Большое значение имела обработка Сумароковым русского литературного языка. Не обладая той школьной образованностью, которая отличала Тредиаковского и Ломоносова и которая основывалась на глубоком и серьезном изучении церковных книг, Сумароков пользовался в своем творчестве обыкновенным разговорным языком культурного столичного дворянства. Он свободно нарушал устаревшие к тому времени нормы церковнославянского языка, ставил русские ударения и окончания там, где, по мнению Тредиаковского, это было проявлением литературной необразованности и «площадного употребления». Тредиаковский упрекал Сумарокова за то, что он писал «дальнейший», а не «дальнейший», «разрушен», а не «разрушен», «кляну», а не «клену», «красы безвестной», а не «красы безвестныя» и т. д. Когда читаешь произведения Сумарокова, в особенности его стихи, создается впечатление, что они написаны более близким к нашему времени литературным языком, чем даже язык Ломоносова, не говоря уже о языке Тредиаковского.

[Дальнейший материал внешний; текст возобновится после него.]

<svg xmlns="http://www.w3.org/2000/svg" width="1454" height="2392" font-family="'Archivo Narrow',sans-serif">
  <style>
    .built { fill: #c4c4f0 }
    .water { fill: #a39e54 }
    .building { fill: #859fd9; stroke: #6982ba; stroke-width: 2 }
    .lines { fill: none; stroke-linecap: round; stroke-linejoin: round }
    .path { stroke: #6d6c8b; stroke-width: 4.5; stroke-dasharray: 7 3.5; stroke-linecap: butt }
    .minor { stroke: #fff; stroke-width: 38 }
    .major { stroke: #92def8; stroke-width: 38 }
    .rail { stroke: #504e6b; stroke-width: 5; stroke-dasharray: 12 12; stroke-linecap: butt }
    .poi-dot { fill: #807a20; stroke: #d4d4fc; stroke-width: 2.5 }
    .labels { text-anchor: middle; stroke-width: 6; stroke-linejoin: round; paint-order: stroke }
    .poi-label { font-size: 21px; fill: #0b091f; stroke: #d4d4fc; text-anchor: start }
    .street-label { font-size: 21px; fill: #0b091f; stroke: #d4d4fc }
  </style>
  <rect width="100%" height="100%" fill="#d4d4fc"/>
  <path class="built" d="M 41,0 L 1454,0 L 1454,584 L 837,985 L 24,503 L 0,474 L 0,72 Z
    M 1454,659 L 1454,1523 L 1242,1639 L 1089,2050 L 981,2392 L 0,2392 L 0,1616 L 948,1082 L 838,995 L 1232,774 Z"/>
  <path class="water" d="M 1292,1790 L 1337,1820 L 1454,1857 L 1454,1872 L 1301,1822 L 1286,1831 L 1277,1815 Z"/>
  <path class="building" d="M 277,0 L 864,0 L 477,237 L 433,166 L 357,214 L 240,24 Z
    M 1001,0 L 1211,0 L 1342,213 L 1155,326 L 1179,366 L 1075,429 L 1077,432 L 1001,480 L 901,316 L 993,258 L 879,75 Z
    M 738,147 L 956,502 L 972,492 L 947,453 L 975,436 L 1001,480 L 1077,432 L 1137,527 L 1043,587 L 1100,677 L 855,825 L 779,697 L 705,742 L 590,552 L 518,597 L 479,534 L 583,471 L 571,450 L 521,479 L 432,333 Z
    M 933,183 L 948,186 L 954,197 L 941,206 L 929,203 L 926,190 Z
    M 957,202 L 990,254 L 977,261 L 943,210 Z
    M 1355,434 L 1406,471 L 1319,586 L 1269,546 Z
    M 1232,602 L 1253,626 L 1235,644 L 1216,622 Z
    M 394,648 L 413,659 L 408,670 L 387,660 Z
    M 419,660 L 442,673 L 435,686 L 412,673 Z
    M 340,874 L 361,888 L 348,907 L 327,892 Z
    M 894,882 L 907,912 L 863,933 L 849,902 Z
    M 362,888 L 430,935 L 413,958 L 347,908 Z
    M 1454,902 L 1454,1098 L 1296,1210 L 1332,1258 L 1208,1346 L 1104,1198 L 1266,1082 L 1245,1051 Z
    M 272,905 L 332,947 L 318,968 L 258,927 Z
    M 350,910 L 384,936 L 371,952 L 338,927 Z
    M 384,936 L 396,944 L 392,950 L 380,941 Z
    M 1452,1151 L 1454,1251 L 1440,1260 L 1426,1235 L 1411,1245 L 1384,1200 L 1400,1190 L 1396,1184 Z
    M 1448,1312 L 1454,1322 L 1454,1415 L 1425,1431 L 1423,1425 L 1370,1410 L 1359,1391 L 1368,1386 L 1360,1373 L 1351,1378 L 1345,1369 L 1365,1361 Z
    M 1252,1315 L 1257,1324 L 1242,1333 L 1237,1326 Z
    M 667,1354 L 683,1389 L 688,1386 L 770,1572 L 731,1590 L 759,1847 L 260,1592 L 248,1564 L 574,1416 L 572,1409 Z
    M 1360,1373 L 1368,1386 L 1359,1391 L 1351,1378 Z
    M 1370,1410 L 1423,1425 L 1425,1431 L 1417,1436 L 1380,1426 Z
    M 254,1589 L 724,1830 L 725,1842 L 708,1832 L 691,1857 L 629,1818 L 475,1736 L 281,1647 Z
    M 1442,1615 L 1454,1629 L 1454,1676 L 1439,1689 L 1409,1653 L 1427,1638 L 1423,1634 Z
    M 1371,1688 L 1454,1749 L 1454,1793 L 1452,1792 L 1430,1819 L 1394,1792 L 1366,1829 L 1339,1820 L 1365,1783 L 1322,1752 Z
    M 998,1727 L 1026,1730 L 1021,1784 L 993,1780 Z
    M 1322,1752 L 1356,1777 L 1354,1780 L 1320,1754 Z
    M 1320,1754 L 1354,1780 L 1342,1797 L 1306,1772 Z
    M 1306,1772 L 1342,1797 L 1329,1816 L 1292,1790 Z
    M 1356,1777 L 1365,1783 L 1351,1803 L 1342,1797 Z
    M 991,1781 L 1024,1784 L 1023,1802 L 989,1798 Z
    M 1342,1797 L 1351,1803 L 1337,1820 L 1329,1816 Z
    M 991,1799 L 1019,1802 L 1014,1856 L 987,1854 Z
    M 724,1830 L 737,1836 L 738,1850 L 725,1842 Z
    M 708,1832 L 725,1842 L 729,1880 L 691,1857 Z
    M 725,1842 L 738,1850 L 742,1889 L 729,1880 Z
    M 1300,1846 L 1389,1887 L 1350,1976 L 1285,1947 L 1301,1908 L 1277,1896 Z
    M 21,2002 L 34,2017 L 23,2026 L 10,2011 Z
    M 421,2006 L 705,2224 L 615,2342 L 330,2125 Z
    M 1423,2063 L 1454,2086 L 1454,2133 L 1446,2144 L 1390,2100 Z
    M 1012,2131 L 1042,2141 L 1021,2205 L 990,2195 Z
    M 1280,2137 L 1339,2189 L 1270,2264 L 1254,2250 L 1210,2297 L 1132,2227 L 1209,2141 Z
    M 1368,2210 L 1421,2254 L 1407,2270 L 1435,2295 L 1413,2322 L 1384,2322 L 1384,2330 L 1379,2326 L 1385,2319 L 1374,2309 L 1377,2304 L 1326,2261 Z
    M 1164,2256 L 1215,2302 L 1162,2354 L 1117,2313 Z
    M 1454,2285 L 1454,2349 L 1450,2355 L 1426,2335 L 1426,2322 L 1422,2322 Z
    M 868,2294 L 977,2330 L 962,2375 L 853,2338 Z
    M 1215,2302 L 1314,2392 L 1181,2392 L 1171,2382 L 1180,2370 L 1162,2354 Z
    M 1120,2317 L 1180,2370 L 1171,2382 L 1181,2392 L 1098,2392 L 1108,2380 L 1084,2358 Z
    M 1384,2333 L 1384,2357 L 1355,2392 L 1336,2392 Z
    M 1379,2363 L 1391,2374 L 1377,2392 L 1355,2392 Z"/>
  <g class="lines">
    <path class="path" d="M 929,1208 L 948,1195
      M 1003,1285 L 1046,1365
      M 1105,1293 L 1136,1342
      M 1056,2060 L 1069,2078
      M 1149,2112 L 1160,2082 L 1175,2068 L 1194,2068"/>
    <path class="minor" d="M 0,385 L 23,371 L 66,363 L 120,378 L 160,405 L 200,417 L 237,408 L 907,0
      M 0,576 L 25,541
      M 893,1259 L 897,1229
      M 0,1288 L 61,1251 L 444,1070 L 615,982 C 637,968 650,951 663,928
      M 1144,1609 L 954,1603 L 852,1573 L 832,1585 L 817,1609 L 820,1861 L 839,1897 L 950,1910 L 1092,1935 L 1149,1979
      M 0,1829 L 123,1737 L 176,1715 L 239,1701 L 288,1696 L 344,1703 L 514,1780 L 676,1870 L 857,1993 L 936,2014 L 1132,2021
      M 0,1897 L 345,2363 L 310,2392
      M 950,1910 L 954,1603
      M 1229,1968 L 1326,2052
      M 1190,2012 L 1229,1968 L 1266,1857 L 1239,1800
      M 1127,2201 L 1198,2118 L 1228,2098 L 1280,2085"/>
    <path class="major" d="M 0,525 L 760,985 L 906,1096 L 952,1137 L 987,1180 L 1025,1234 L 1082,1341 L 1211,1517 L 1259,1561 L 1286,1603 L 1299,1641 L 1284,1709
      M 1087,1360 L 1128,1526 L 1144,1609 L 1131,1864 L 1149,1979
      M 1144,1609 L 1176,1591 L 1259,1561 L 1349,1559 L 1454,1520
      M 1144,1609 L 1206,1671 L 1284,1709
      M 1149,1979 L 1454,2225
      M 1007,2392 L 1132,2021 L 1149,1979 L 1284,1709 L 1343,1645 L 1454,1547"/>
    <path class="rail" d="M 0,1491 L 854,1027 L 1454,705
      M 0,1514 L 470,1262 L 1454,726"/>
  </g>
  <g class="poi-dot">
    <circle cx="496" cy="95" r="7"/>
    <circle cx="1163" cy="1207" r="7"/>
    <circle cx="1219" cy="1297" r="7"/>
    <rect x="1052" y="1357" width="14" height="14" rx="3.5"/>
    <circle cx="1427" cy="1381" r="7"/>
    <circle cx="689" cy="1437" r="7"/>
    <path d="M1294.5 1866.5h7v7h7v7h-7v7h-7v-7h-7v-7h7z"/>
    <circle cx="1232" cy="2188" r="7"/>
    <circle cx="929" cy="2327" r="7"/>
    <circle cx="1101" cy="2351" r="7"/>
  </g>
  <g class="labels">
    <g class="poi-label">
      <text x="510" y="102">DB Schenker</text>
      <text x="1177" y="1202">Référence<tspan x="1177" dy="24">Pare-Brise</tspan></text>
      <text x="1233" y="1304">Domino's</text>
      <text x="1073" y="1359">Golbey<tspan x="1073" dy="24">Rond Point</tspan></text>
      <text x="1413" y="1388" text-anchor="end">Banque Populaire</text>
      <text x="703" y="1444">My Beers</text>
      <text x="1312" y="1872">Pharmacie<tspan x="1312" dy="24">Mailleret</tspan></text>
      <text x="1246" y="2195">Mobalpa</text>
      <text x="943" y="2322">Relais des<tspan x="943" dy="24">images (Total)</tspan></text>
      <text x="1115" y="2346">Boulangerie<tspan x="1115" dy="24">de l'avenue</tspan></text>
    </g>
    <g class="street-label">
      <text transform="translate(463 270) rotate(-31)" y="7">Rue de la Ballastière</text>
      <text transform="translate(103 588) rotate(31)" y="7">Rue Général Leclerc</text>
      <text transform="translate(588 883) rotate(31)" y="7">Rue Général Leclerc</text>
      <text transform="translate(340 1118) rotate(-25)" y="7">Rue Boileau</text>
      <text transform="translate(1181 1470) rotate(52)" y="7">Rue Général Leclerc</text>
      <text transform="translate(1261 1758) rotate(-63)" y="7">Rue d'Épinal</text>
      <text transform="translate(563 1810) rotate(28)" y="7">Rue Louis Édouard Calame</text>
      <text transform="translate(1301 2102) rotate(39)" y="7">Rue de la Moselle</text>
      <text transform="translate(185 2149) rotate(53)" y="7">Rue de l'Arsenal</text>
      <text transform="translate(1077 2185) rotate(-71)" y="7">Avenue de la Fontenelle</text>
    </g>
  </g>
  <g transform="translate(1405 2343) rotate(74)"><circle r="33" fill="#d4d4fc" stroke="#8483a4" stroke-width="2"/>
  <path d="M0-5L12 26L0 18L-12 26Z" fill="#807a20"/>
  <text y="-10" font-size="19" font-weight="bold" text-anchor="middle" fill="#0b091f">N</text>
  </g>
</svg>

Пушкин, при всем своем отрицательном отношении к художественной ценности наследия Сумарокова, писал: «Сумароков прекрасно знал по-русски, лучше, нежели Ломоносов, и его критики (в грамматическом отношении) основательны».[1] В этом противопоставлении Сумарокова Ломоносову есть, несомненно, элемент преувеличения, но в одном отношении Пушкин был прав: живой литературный русский язык Сумароков знал прекрасно, и изучение языка Сумарокова небесполезно и сейчас.
Справедливо считая, что
Прекрасный наш язык способен ко всему,
Сумароков практически стремился доказать это, писал, как уже указывалось выше, во всех возможных в то время литературных жанрах, ставя своей целью обогащение русской литературы. Много было в этом ребяческого желания во всем быть первым, быть «отцом российского стихотворства». Однако в основе этого тщеславия лежала глубокая оценка Сумароковым общественного значения литературы, глубокое понимание ее воспитательной роли. Пушкин как заслугу его отмечал, что в ту пору невежества и пренебрежения к литературе «Сумароков требовал уважения к стихотворству».[2]
В творчестве Сумарокова, во всей его литературной деятельности было много противоречий, в классово ограниченном, порою реакционном содержании его поэзии были значительные прогрессивные элементы. Не закрывая глаза на эти противоречия, на дворянскую классовую ограниченность наследия Сумарокова, советская литературная наука берет положительное в его литературном творчестве и дает ему должную историческую оценку.